Beaumanoir envisageait d’un œil morne cette triste perspective, quand il voit à l’improviste un de ses compagnons quitter le combat et encore un des plus braves, Guillaume de Montauban ! Le chef lui crie indigné :

— … « Amy Guillaume, qu’est-ce que vous pensez ?
Comme faux et mauvais courant vous en allez !
À vous et à vos hoirs vous sera reprouchiez. » —
Quand Guillaume l’entend, an ris en a jetté.

Il ne se contente pas de rire ce fuyard Guillaume, il répond :

Besoingnez, Beaumanoir, franc chevalier membrez[1],
Car bien besoingnerai, ce sont tous mes pensés,

Ainsi parlant, il saute sur le dos de son cheval, le presse de l’éperon avec tant de vigueur

Que le sanc tout vermeil en chaït sur le pré[2],


et le précipite sur le terrible rempart des piques anglaises, pendant que lui-même frappe sur les Anglais à grands coups de lance.
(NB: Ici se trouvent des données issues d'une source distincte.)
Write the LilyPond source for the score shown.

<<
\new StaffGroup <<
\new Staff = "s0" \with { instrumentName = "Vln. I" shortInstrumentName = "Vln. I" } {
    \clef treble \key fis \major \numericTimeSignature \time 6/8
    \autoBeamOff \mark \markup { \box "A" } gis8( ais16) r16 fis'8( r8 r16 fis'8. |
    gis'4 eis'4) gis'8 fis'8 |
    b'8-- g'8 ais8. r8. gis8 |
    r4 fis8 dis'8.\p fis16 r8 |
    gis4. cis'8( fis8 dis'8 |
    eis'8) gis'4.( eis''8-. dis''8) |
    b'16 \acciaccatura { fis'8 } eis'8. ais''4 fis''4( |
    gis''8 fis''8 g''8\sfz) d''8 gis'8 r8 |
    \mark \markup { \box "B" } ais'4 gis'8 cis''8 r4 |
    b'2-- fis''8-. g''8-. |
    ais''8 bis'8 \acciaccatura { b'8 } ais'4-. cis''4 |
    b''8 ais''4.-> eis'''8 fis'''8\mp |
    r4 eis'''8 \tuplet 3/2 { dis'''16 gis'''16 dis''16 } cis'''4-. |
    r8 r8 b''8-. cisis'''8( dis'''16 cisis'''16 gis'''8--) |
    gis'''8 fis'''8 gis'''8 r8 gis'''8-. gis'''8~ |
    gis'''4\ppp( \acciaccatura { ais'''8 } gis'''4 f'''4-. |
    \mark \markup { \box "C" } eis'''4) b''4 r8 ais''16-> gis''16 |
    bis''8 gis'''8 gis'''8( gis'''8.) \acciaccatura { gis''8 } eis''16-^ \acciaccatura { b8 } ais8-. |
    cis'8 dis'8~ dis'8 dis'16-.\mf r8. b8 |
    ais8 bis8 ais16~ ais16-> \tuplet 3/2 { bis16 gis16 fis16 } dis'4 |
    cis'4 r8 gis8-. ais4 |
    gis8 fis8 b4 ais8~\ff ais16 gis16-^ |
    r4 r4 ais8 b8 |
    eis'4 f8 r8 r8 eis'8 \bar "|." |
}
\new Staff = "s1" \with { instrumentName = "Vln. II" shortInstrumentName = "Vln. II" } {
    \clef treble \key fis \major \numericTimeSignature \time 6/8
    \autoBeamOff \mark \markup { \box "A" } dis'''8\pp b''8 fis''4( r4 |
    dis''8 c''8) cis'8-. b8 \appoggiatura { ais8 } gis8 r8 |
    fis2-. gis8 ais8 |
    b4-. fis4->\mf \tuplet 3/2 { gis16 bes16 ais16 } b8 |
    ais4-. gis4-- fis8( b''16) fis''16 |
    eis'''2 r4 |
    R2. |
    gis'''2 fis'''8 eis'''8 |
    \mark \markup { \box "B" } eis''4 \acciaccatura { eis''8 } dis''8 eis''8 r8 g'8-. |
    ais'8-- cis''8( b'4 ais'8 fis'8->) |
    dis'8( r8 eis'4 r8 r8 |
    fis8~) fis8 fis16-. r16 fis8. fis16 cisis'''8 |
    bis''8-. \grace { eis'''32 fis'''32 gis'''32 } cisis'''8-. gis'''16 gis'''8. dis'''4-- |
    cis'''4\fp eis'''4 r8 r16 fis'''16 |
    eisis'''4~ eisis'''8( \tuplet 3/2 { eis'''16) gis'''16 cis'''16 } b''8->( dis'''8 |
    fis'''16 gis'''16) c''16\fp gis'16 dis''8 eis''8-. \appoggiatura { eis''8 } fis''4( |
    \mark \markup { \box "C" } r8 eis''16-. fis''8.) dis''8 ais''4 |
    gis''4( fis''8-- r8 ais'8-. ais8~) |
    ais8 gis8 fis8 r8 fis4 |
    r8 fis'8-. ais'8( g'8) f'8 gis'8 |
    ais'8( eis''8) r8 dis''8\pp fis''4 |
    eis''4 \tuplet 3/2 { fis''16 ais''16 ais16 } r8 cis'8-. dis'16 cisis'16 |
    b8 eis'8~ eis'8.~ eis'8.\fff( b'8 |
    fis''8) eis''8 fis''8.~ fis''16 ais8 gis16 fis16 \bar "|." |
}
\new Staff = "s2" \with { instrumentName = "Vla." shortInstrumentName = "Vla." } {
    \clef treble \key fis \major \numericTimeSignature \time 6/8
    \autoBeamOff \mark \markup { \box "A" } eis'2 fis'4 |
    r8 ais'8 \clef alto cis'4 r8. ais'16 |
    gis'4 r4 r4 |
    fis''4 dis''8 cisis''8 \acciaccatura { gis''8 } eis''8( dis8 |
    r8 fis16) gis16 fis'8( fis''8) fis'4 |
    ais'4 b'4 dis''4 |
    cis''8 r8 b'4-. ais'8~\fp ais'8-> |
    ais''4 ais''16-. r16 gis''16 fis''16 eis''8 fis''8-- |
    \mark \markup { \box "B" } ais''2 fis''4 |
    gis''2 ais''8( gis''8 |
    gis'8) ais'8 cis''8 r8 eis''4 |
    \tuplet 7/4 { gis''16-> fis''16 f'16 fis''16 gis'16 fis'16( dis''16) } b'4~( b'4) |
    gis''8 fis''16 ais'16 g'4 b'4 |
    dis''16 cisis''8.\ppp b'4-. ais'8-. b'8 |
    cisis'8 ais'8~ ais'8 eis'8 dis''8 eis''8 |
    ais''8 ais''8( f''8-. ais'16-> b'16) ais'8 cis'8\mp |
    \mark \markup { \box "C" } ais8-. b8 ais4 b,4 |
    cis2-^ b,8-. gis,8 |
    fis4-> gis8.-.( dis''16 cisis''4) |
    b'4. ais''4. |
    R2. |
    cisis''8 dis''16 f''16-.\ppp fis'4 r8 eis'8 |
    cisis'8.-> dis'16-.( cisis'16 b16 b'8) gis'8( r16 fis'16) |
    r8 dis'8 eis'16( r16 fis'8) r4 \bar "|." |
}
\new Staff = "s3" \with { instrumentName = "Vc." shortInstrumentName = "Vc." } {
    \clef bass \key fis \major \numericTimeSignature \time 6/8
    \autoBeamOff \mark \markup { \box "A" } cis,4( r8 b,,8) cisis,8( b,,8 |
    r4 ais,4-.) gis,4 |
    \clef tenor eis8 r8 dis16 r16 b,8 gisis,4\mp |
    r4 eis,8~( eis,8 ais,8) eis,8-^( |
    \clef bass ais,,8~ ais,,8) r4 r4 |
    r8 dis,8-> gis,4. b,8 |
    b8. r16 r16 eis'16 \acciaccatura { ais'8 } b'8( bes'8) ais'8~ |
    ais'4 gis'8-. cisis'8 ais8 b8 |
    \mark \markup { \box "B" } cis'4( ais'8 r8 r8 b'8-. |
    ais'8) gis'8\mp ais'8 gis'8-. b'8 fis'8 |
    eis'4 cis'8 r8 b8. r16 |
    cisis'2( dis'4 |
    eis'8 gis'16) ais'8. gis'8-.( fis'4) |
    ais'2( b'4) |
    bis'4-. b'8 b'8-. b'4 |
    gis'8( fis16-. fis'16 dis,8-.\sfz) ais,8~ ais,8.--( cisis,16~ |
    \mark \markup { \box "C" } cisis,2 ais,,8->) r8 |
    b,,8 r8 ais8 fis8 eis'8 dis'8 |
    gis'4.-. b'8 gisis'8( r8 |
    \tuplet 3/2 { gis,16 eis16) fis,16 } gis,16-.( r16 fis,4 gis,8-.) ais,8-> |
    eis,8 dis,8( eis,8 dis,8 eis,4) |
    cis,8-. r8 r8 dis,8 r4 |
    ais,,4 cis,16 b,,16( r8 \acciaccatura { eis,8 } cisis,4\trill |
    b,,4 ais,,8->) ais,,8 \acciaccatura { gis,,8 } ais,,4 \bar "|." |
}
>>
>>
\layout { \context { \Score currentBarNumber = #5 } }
Manœuvre des plus téméraires, dans laquelle, si on l’eût tentée au commencement de la bataille contre des adversaires en possession de toutes leurs forces, cheval et cavalier auraient infailliblement péri, percés et transpercés. Contre des ennemis affaiblis par la fatigue d’une longue et terrible lutte, c’était encore un coup de folle bravoure, qui avait une chance sur cent de réussir.

Il réussit.

Montauban et son vaillant coursier, traversant une première fois le bataillon anglais, renversent sept ennemis, puis revenant sur leur

  1. Renommé, illustre,
  2. En jaillit sur le pré. — Ce vers et les six précédents sont pris dans la laisse : 36, Crapelet, p. 32-33.